Wie die Analyse der monetären Aufrufe zeigt, stellen Spendenaufrufe die mit Abstand häufigste Form der Mobilisierung im untersuchten Netzwerk dar (31,5 Prozent der Handlungsaufrufe). Darüber hinaus zeigt sich im untersuchten Netzwerk auch eine zunehmende Kommerzialisierung, die 16,2 Prozent der Handlungsaufrufe betrifft. Im Zentrum stehen dabei insbesondere alternativmedizinische Präparate, Nahrungsergänzungsmittel, politisches Merchandise, Krisenvorsorgeartikel und verschwörungstheoretisch geprägte Literatur. Ergänzt wird dieses Feld durch Coachingformate und energetische Heilangebote.
Österreichische Plattformen „Exportschlager“
Vorwiegend würden sich rechtsextreme Gruppen oder Personen dieser Methoden bedienen, betonen die Studienautoren. Der Anteil links deklarierter Akteure oder Akteurinnen sei verschwindend gering, wenn auch grundsätzlich vorhanden. Das Publikum ist jedenfalls nicht rein auf Österreich beschränkt. Vor allem Deutschland sei hier vermehrt im Fokus der Verschwörungserzähler und -erzählerinnen. Dort seien österreichische rechtsextreme Plattformen ein echter „Exportschlager“.

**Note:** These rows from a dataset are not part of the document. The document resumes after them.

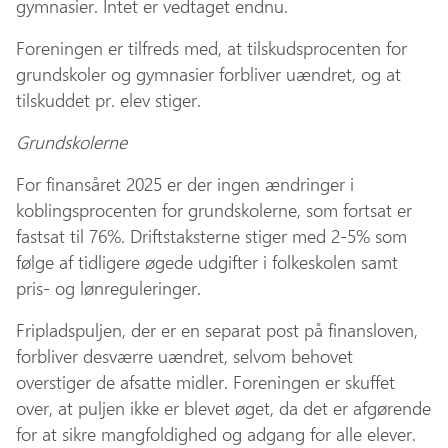
gymnasier. Intet er vedtaget endnu.
Foreningen er tilfreds med, at tilskudsprocenten for
grundskoler og gymnasier forbliver uændret, og at
tilskuddet pr. elev stiger.
Grundskolerne
For finansåret 2025 er der ingen ændringer i
koblingsprocenten for grundskolerne, som fortsat er
fastsat til 76%. Driftstaksterne stiger med 2-5% som
følge af tidligere øgede udgifter i folkeskolen samt
pris- og lønreguleringer.
Fripladspuljen, der er en separat post på finansloven,
forbliver desværre uændret, selvom behovet
overstiger de afsatte midler. Foreningen er skuffet
over, at puljen ikke er blevet øget, da det er afgørende
for at sikre mangfoldighed og adgang for alle elever.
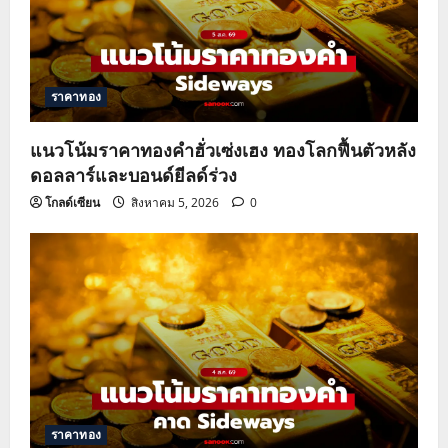
ราคาทอง
แนวโน้มราคาทองคำฮั่วเซ่งเฮง ทองโลกฟื้นตัวหลัง
ดอลลาร์และบอนด์ยีลด์ร่วง
โกลด์เซียน
สิงหาคม 5, 2026
0
ราคาทอง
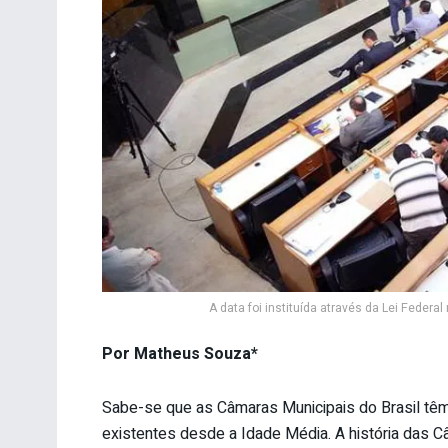
A data foi instituída através da Lei Federa
Por Matheus Souza*
Sabe-se que as Câmaras Municipais do Brasil têm
existentes desde a Idade Média. A história das 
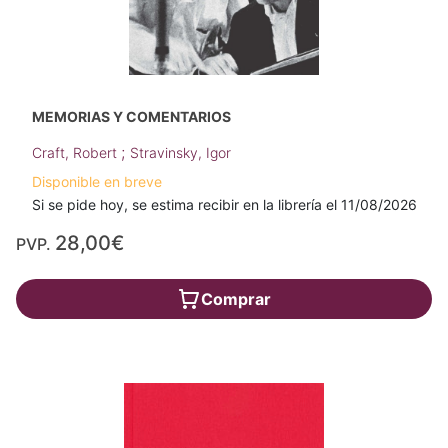
MEMORIAS Y COMENTARIOS
;
Craft, Robert
Stravinsky, Igor
Disponible en breve
Si se pide hoy, se estima recibir en la librería el 11/08/2026
28,00€
PVP.
Comprar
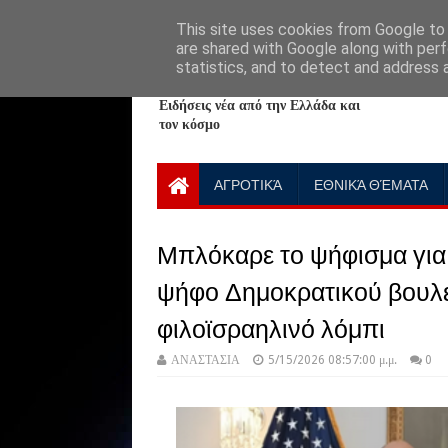
HOME
ABOUT
CONTACT US
This site uses cookies from Google to d
are shared with Google along with perf
statistics, and to detect and address 
NewPlanet09
Ειδήσεις νέα από την Ελλάδα και
τον κόσμο
ΑΓΡΟΤΙΚΆ
ΕΘΝΙΚΆ ΘΈΜΑΤΑ
Μπλόκαρε το ψήφισμα για
ψήφο Δημοκρατικού βουλε
φιλοϊσραηλινό λόμπι
ΑΝΑΣΤΑΣΙΑ
5/15/2026 08:57:00 μ.μ.
0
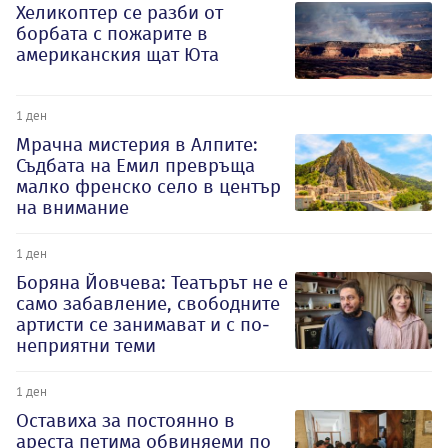
Хеликоптер се разби от
борбата с пожарите в
американския щат Юта
1 ден
Мрачна мистерия в Алпите:
Съдбата на Емил превръща
малко френско село в център
на внимание
1 ден
Боряна Йовчева: Театърът не е
само забавление, свободните
артисти се занимават и с по-
неприятни теми
1 ден
Оставиха за постоянно в
ареста петима обвиняеми по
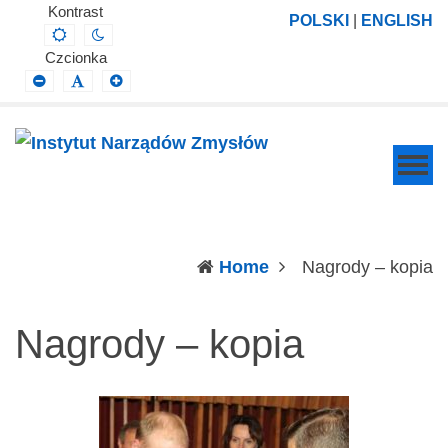
Instytut
Projektowanie,
Kontrast
POLSKI
|
ENGLISH
Default
Night
Narządów
prowadzenie
contrast
contrast
Czcionka
Zmysłów
i
Smaller
Default
Larger
Font
Font
Font
wdrażanie
prac
badawczo-
naukowych
z
zakresu
(c
Home
Nagrody – kopia
profilaktyki,
diagnozy,
Nagrody – kopia
leczenia
i
rehabilitacji
schorzeń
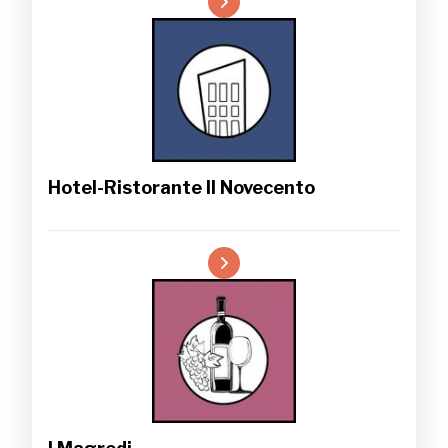
Hotel-Ristorante Il Novecento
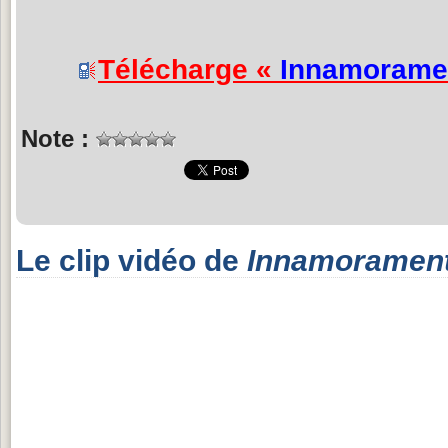
Télécharge «
Innamorame
Note :
Le clip vidéo de
Innamoramen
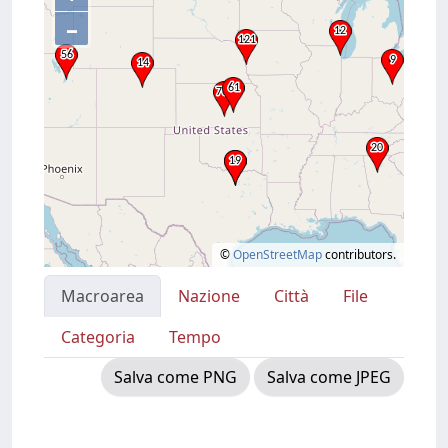
–
©
OpenStreetMap
contributors.
Macroarea
Nazione
Città
File
Categoria
Tempo
Salva come PNG
Salva come JPEG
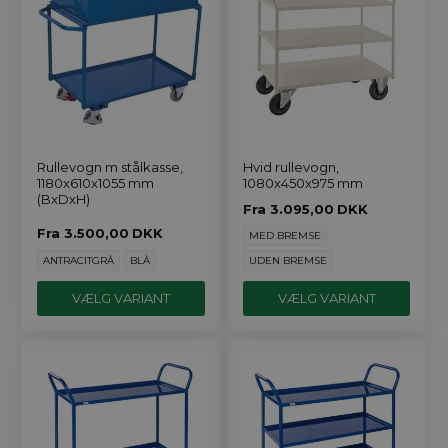
Rullevogn m stålkasse,
Hvid rullevogn,
1180x610x1055 mm
1080x450x975 mm
(BxDxH)
Fra
3.095,00
DKK
Fra
3.500,00
DKK
MED BREMSE
ANTRACITGRÅ
BLÅ
UDEN BREMSE
VÆLG VARIANT
VÆLG VARIANT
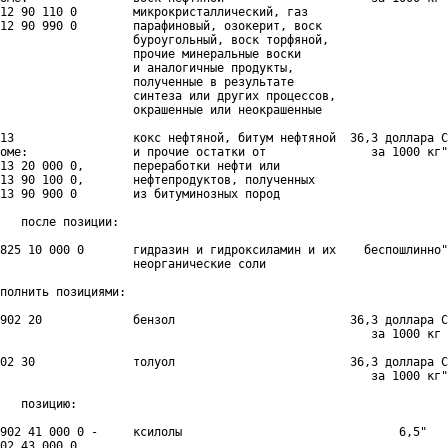
12 90 110 0        микрокристаллический, газ

12 90 990 0        парафиновый, озокерит, воск

                   буроугольный, воск торфяной,

                   прочие минеральные воски

                   и аналогичные продукты,

                   полученные в результате

                   синтеза или других процессов,

                   окрашенные или неокрашенные

13                 кокс нефтяной, битум нефтяной  36,3 доллара С
оме:               и прочие остатки от               за 1000 кг"
13 20 000 0,       переработки нефти или

13 90 100 0,       нефтепродуктов, полученных

13 90 900 0        из битуминозных пород

   после позиции:

825 10 000 0       гидразин и гидроксиламин и их    беспошлинно"

                   неорганические соли

полнить позициями:

902 20             бензол                         36,3 доллара С
                                                     за 1000 кг

02 30              толуол                         36,3 доллара С
                                                     за 1000 кг"
   позицию:

902 41 000 0 -     ксилолы                               6,5"

02 43 000 0
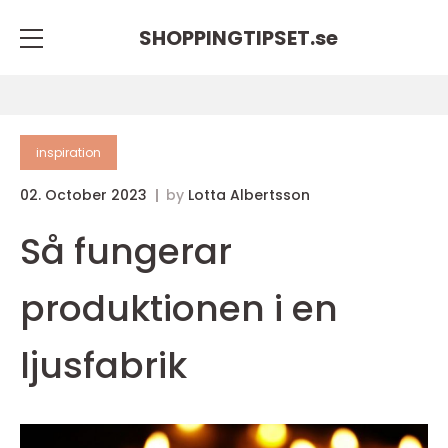
SHOPPINGTIPSET.
se
inspiration
02. October 2023
by
Lotta Albertsson
Så fungerar
produktionen i en
ljusfabrik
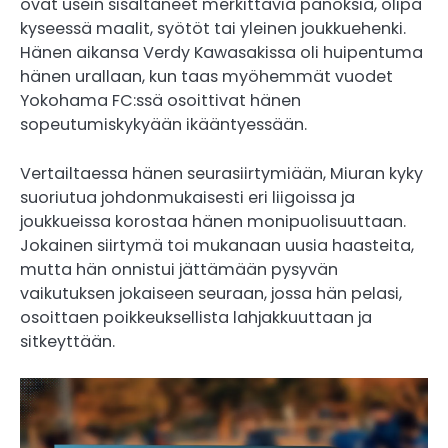
ovat usein sisältäneet merkittäviä panoksia, olipa
kyseessä maalit, syötöt tai yleinen joukkuehenki.
Hänen aikansa Verdy Kawasakissa oli huipentuma
hänen urallaan, kun taas myöhemmät vuodet
Yokohama FC:ssä osoittivat hänen
sopeutumiskykyään ikääntyessään.
Vertailtaessa hänen seurasiirtymiään, Miuran kyky
suoriutua johdonmukaisesti eri liigoissa ja
joukkueissa korostaa hänen monipuolisuuttaan.
Jokainen siirtymä toi mukanaan uusia haasteita,
mutta hän onnistui jättämään pysyvän
vaikutuksen jokaiseen seuraan, jossa hän pelasi,
osoittaen poikkeuksellista lahjakkuuttaan ja
sitkeyttään.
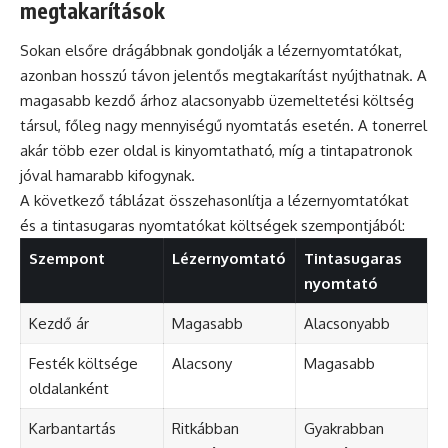
megtakarítások
Sokan elsőre drágábbnak gondolják a lézernyomtatókat,
azonban hosszú távon jelentős megtakarítást nyújthatnak. A
magasabb kezdő árhoz alacsonyabb üzemeltetési költség
társul, főleg nagy mennyiségű nyomtatás esetén. A tonerrel
akár több ezer oldal is kinyomtatható, míg a tintapatronok
jóval hamarabb kifogynak.
A következő táblázat összehasonlítja a lézernyomtatókat
és a tintasugaras nyomtatókat költségek szempontjából:
Szempont
Lézernyomtató
Tintasugaras
nyomtató
Kezdő ár
Magasabb
Alacsonyabb
Festék költsége
Alacsony
Magasabb
oldalanként
Karbantartás
Ritkábban
Gyakrabban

Kritik der Freiheitlichen, die Bundesstelle würde mit ihrer Tätigkeit gegen Regierungskritiker vorgehen, konterte Geschäftsführerin Ulrike Schiesser, dass man unabhängig und weisungsfrei agiere. Dass das Monitoring-Projekt aufgrund von Sparmaßnahmen der Regierung nicht weiter betrieben werden kann, bedauerten die Verantwortlichen. Man habe in zwei Jahren Fachwissen aufgebaut, für das es keine andere Stelle gebe. Für eine solide Fortführung bräuchte man rund 180.000 Euro.